The flow is now roughly this:

  1. Goal policy and decomposition — the system derives policy constraints and a coarse semantic decomposition before building any executable structure.
  2. Candidate retrieval — Graphsmith searches both local and remote skill registries for reusable capabilities.
  3. IR planning — the model proposes candidate plans in a typed intermediate representation rather than directly emitting raw graph structure.
  4. Deterministic compilation and repair — Graphsmith lowers IR into a graph, normalizes it, validates it, and performs bounded structural repair where possible.
  5. Execution and tracing — the runtime executes guarded branches and lowered loop regions while recording traces for inspection.
  6. Closed-loop reuse — missing capabilities can trigger bounded skill generation, promotion, and re-entry into planning.

This makes the system feel much more like a compiler toolchain than a one-shot prompting setup.

What Graphsmith does now

The current architecture supports:

  • typed IR planning rather than raw graph emission
  • guarded execution and structural branch handling
  • bounded loop lowering and execution
  • deterministic graph validation and normalization
  • local region repair and runtime-trace-guided repair
  • bounded closed-loop skill generation
  • promotion signals mined from traces
  • local registries and a hosted remote skill registry foundation
  • frontier and stress harnesses for probing generalization limits

The important point is that Graphsmith is no longer only a planner for a narrow text-processing benchmark. It is becoming a substrate for AI-native program construction where the graph is easy for a model to inspect at multiple levels: whole-plan intent, a branch or loop region, or an individual skill contract.

Why this is interesting

What I find most promising is not just that Graphsmith can sometimes produce a good graph.

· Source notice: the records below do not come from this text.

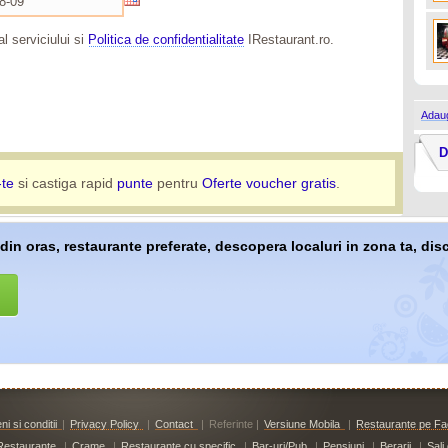
l serviciului si
Politica de confidentialitate
IRestaurant.ro.
Adaug
D
-te
si castiga rapid
punte
pentru
Oferte voucher gratis
.
 din oras, restaurante preferate, descopera localuri in zona ta, dis
i si conditii
|
Privacy Policy
|
Contact
|
Referinte |
Versiune Mobila
|
Restaurante pe F
Restaurante
|
Crame
|
Restaurante cu specific
|
Bar-uri/Pub
|
Pensiuni
|
Berarii
|
Sali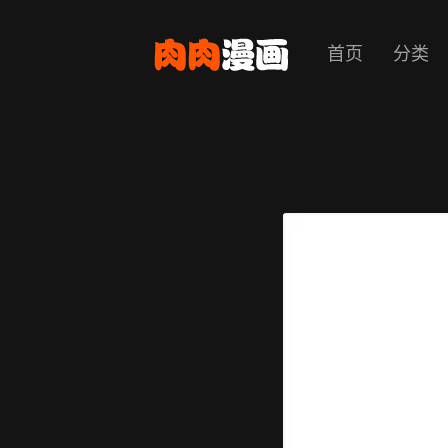
首页
分类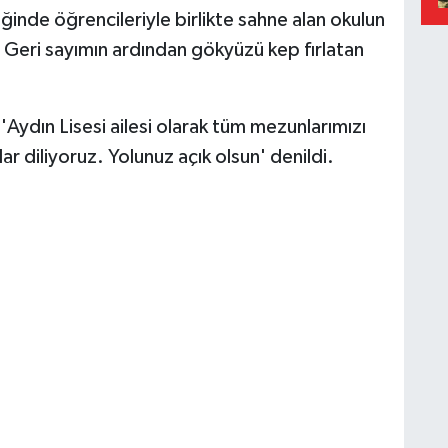
nde öğrencileriyle birlikte sahne alan okulun
. Geri sayımın ardından gökyüzü kep fırlatan
'Aydın Lisesi ailesi olarak tüm mezunlarımızı
ar diliyoruz. Yolunuz açık olsun' denildi.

It is that the graph representation is inspectable and editable in a way that seems much more model-friendly than raw source code or raw execution traces.

A model can:

  • look at the full graph and understand the broad intent
  • zoom into one region and inspect only the relevant substructure
  • reason about a skill contract without re-reading the entire program
  • repair a local failure without regenerating everything
  • eventually reuse or promote working subgraphs as new skills

That suggests a path toward systems where planning, reuse, and repair become increasingly compositional instead of being repeated from scratch for every task.

Where it is now

Graphsmith is already a serious experimental substrate, but it is not yet a truly general-purpose programming system.

It still works best when:

  • the task can be decomposed into bounded reusable skills
  • repair can be local rather than global
  • the runtime semantics are simple enough to stay inspectable
  • missing capabilities can be bridged by bounded synthesis or reuse

What is still missing for real open-ended generalization is richer graph-native skill synthesis, stronger region-level repair, a more expressive runtime for state and effects, and deeper integration with real code and tool environments.

Future direction

The long-term vision is not “add one more heuristic for one more benchmark task.” It is to make Graphsmith into a genuinely AI-native programming substrate.

The next major steps I care about are:

  • Graph-native skill synthesis — generated skills should become reusable subgraphs with tests and contracts, not mostly one-step templates.
  • Region-level repair — loops, branches, and failing subplans should be regenerated locally as a normal part of execution.
  • Richer runtime semantics — bindings, structured errors, state, effects, and reusable subgraphs need to become first-class.
  • Tool and code integration — files, tests, shell commands, APIs, and code edits should become native planning/execution environments.
  • Trust-aware remote reuse — a shared skill network should eventually use provenance, validation history, and policy, not just retrieval.

That is the direction that would move Graphsmith from “interesting structured planner” toward “tell it to build something real, and it can plan, compose, synthesize, debug, and reuse its own intermediate work.”

The code is available at github.com/jonaselgammal/Graphsmith.